====== 原文 ======
2009-09-07 20:01:03 | 遊戯王☆感想文
「『自己愛発言』からの海馬瀬人についての考察」
(17巻感想作成中に書いていたもののため、かぶっているところもあります)

社長は、自分のことが嫌いだったのかもしれない。
あんな人だから、自分大好き!に一見、見えるけど…。

遊戯の指摘した、「憎しみ」。それは他人だけでなく、自分にも向いていた?
そう考えると、あの自己愛発言もちょっとわかるような。
でも社長の環境は…剛三郎とか親族とか、100パーまわりのせいである。
それでも、きっかけはどうであれ…こういう手段しか取れなかった自分への憎しみが…、モクバに「家族」を与えられなかった自分への憎しみが…積み重なっていった。
「イカサマゲームなんかやらなければ…」
これはモクバの願いであって、本当の兄サマの願いでもあった?


「教えてやろう遊戯…。人間が何故闘うのか!何故勝利をつかみたいのか!それはすべて『自己愛』獲得のためなのだ!」
======
— 課題 —
海馬瀬人についての考察の文章を、最後の一文の後から書き継いでください。
====== 提供資料 ======
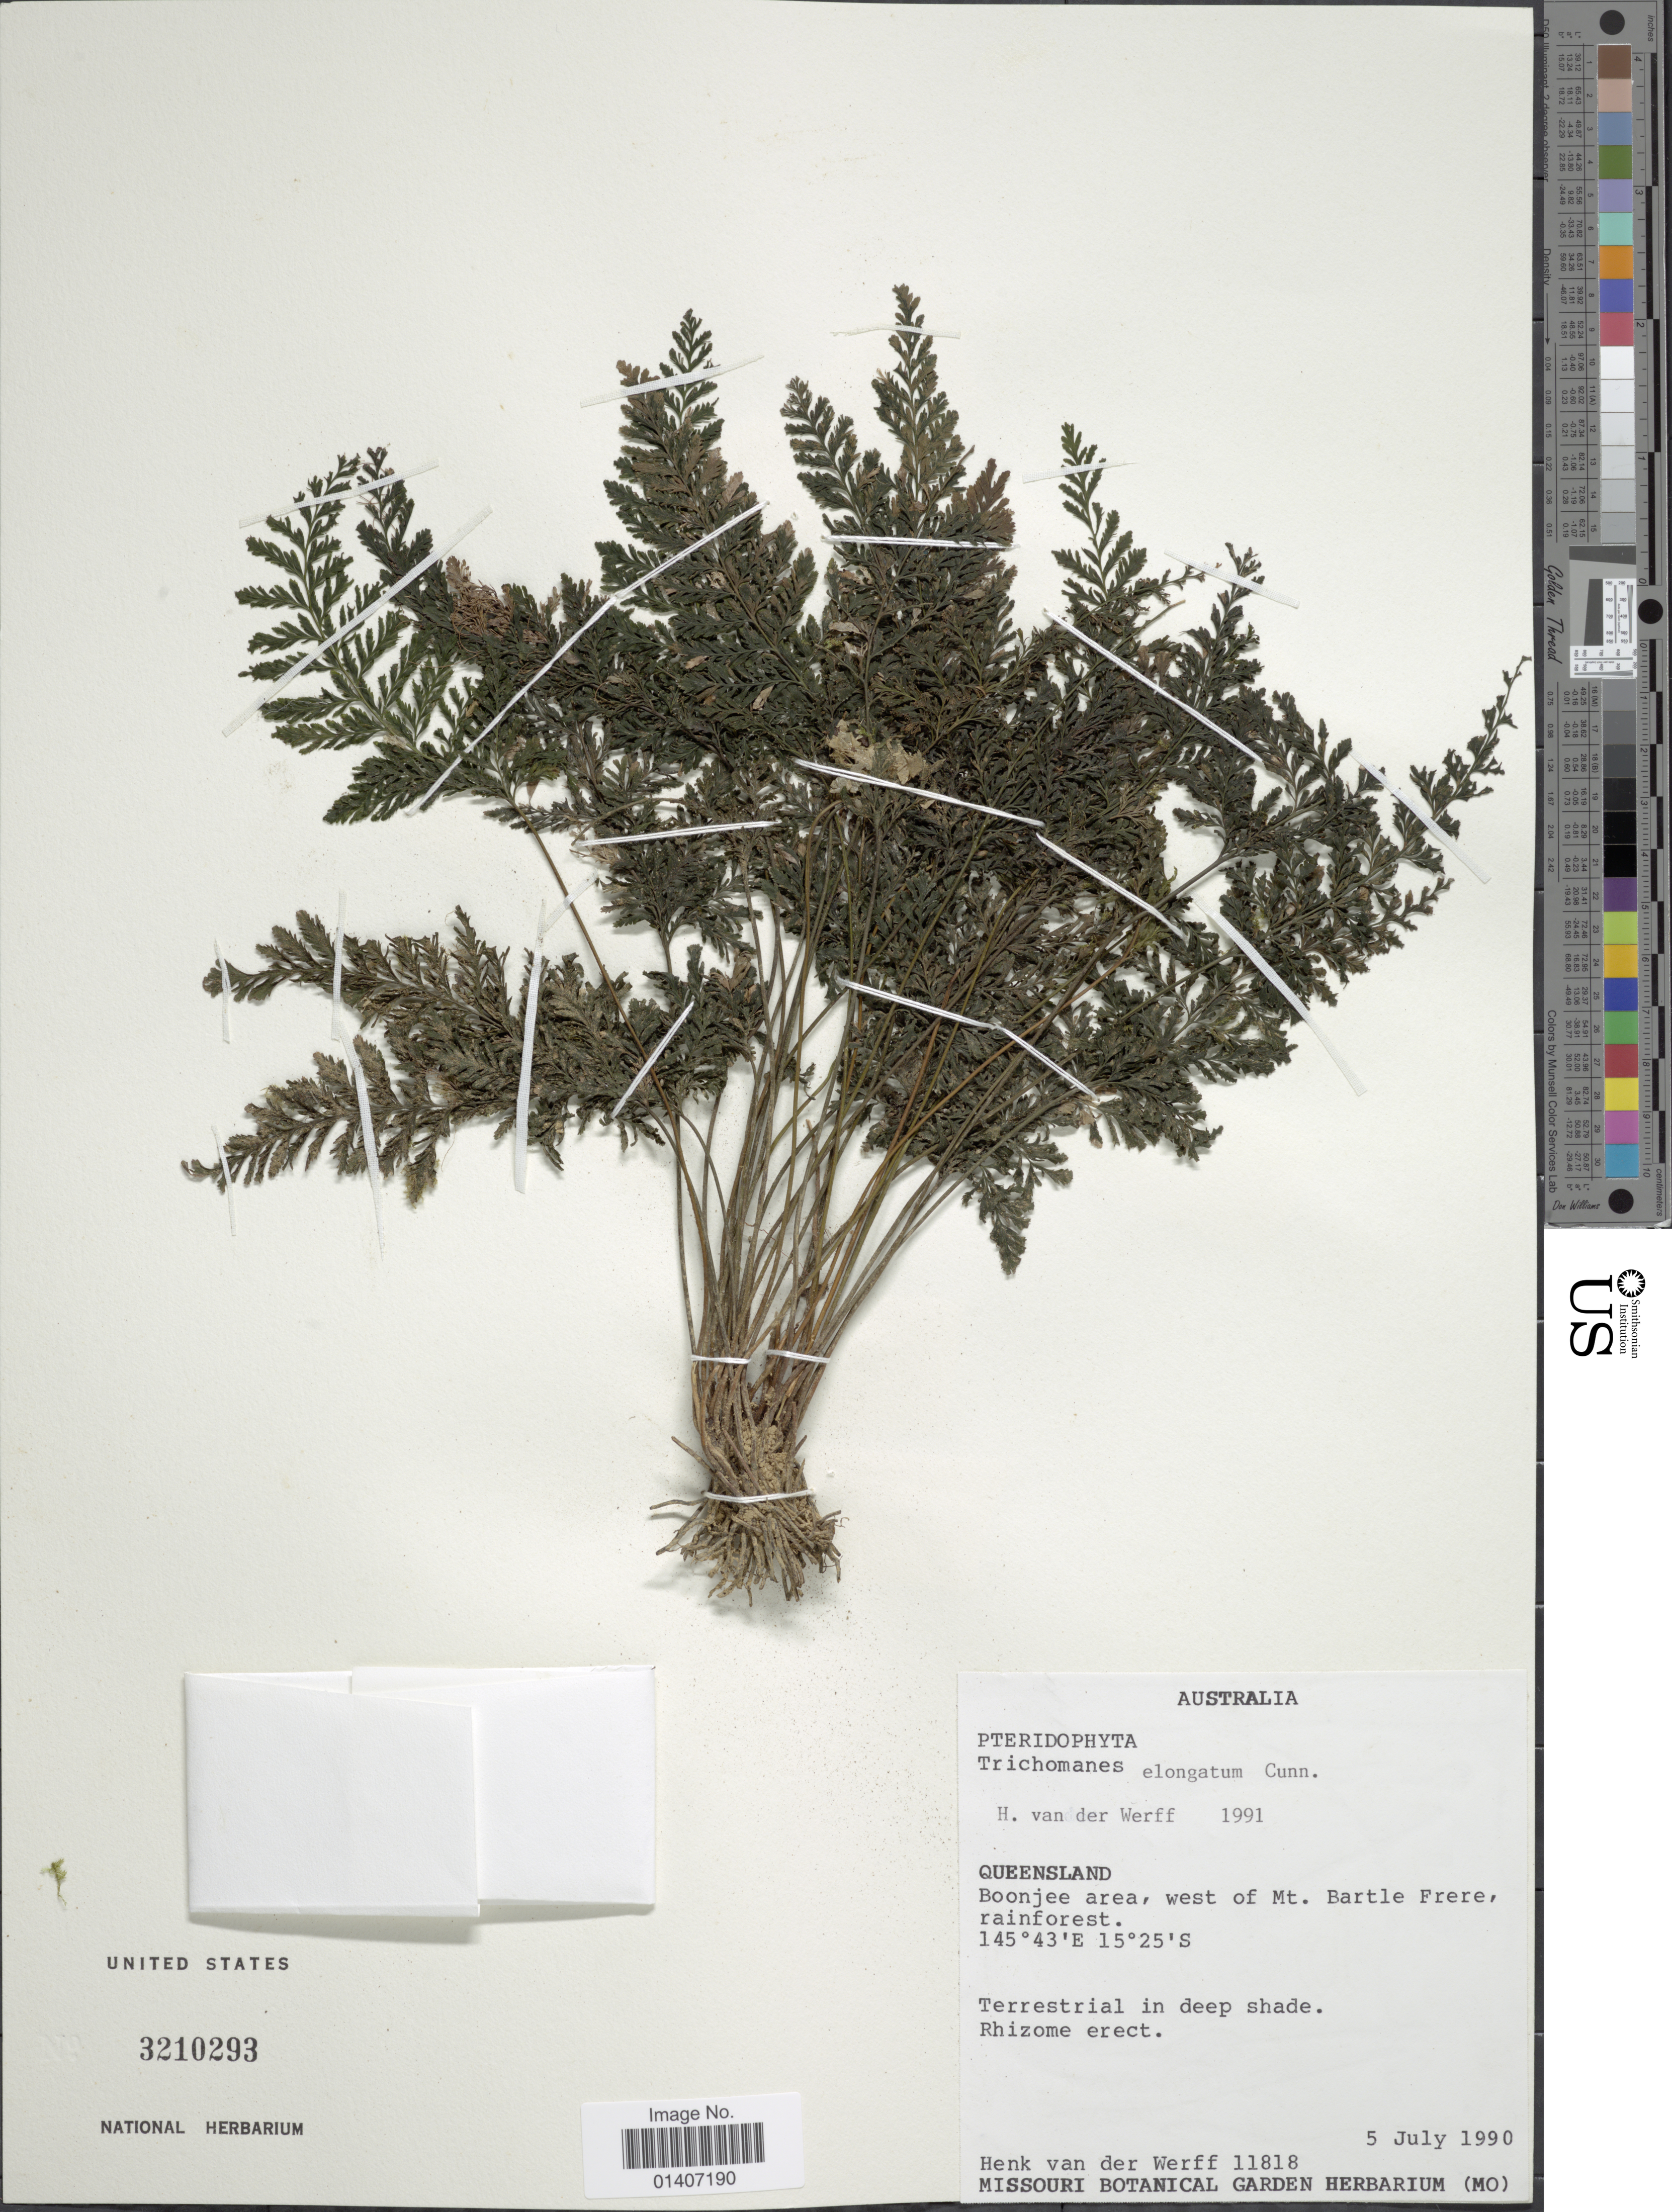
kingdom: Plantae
======
— 解答 —
自分が嫌いだから信じることもできない。しかしそれでも自我崩壊せず、周りへの憎しみへと変えて生きてきた。闘って勝つ、という「結果」だけが自分で自分を認められるもので…だから勝利にこだわっていた。この発言は一般論じゃなくて、経験談であったのかもしれない…。
怒りと憎しみを糧にして、…それにつぶされないようにまた新しい最強の称号を、勝利を求めて…。あの闘いで負けなければ、闇様の言う通りの未来になってしまっていたのだろう。




…唐突に、「炉心融解」について。
日記としても書き残してますけども、17巻感想を書いてるときにこの曲を初めてちゃんと聴いて、大きな衝撃を受けました。ニコニコでは超有名な曲です。いろんな意味で。

とりあえず…まあ一度は聴いて欲しい。
コメントは消したほうが美麗なPVも歌詞もよく見えていい感じです。右下クリックで消えます。
【鏡音リン】炉心融解【オリジナル】


この曲を聴くたびに、びっくりするほど泣いてしまうようになってしまった理由は…、何度も聴いているうちに、歌詞が社長のことにダブって聴こえてきてしまったから。
「君の首を絞める夢を見た
光の溢れる昼下がり
君の細い喉が跳ねるのを
泣き出しそうな眼で見ていた」

あの映像…あの、首絞めてるとこ…社長が、子瀬人の首を絞めてる映像が見えてしまう。あの綺麗な青い瞳を細めて、全力で、昔の自分を殺して、…闘って生きてきた社長が見えてしまう。

それが子瀬人なら、社長はその手を緩めることは絶対ないだろう。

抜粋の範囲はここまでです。